The new flats comfortably housed 6,000 people.
Each of the 20 blocks was 5 storeys high, made of red-brick, Arts and crafts-influenced homes. The 7 streets radiating from the centre contained blocks in an irregular layout, each designed to maximise good light and air for the residents.
So, a happy ending?
As you may have guessed, the story is not a complete fairytale. It wasn’t the unfortunate people who lived in the Old Nichol who were given the homes. It was for the ‘industrious poor’, in comparison to the slum’s ‘idle poor’.
Slum residents were moved along without further help, they went to Bethnal Green and Dalston, creating more overcrowding and more slums.
Who was Arnold?
Sir Arthur Arnold was Chairman of the LCC in the mid-1890s, it was down to his efforts that the Boundary Estate was built to such high standards of construction and design. The circus at the heart of the estate was named after him.

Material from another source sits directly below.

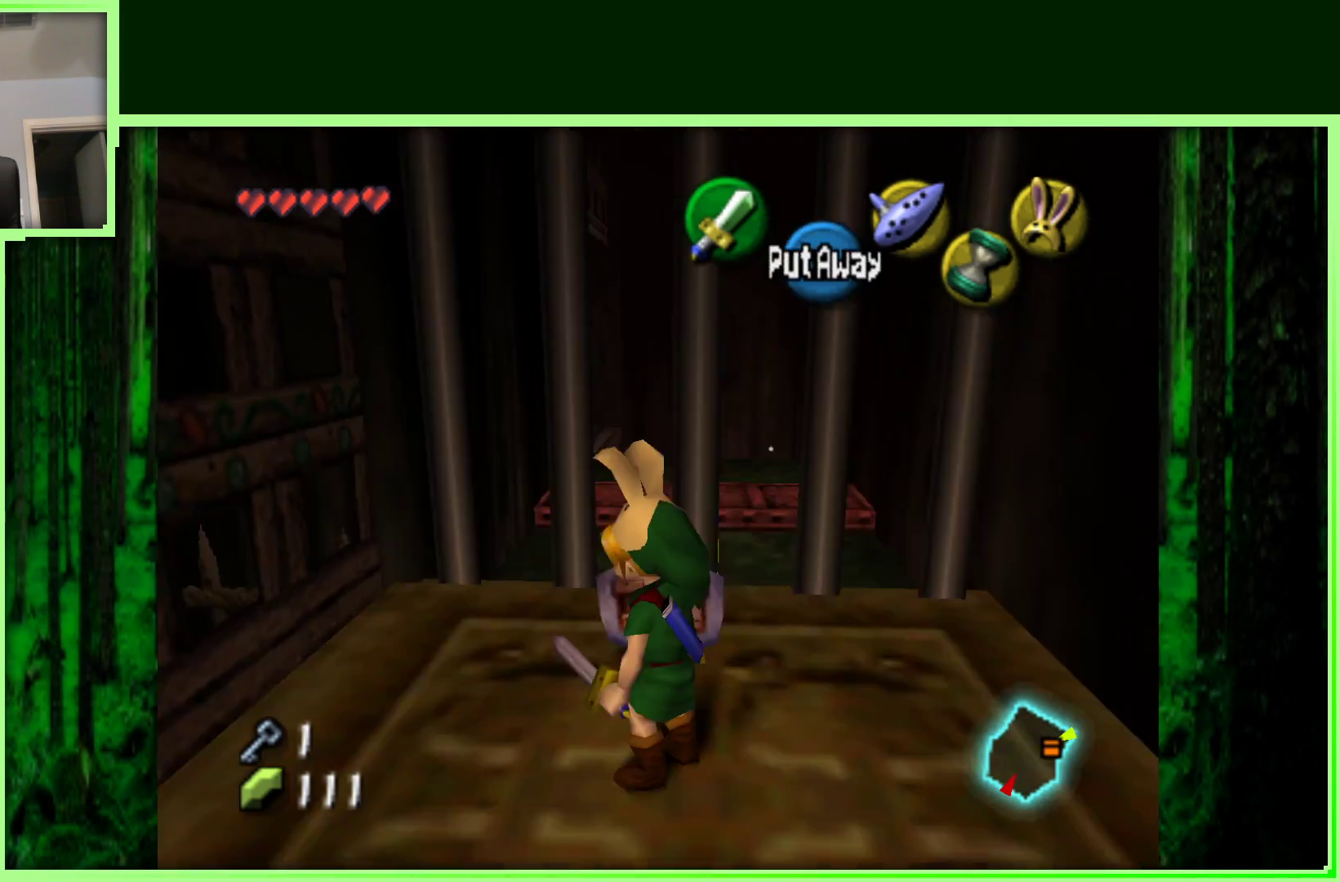
{"buttons": ["Z"], "left_stick": "center", "events": [[100, "Z", "up"], [233, "left_stick", "left"], [400, "left_stick", "center"], [433, "Z", "down"]]}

The mound created as a central point of the circus is actually made of rubble from the demolished slum buildings. One can only guess at what those fragments could tell us today.
Living in Arnold Circus
Joan Rose, who grew up in Arnold Circus during the 1930s, helping her grandfather in his shop and listening to his stories about the estate.
She describes going to dance with boys in the West End but quickly learning not to say she was from the East End; ”If you said you were from Shoreditch, that was the last you saw of them.” You can read her charming, vivid recollections from Spitalfields Life here.
Today the area has been hugely gentrified, privately-owned flats within the estate are very in-demand, but Tower Hamlets still control 500 flats, around 2/3 of the entirety.
The flats represent a similar make up of the borough today, a diverse mix of ages and nationalities with Bengalis accounting for around 40% of the estates residents.
Since 2004 the site has been cared for by The Friends of Arnold Circus. The garden, work with schoolchildren and organise events for the local area.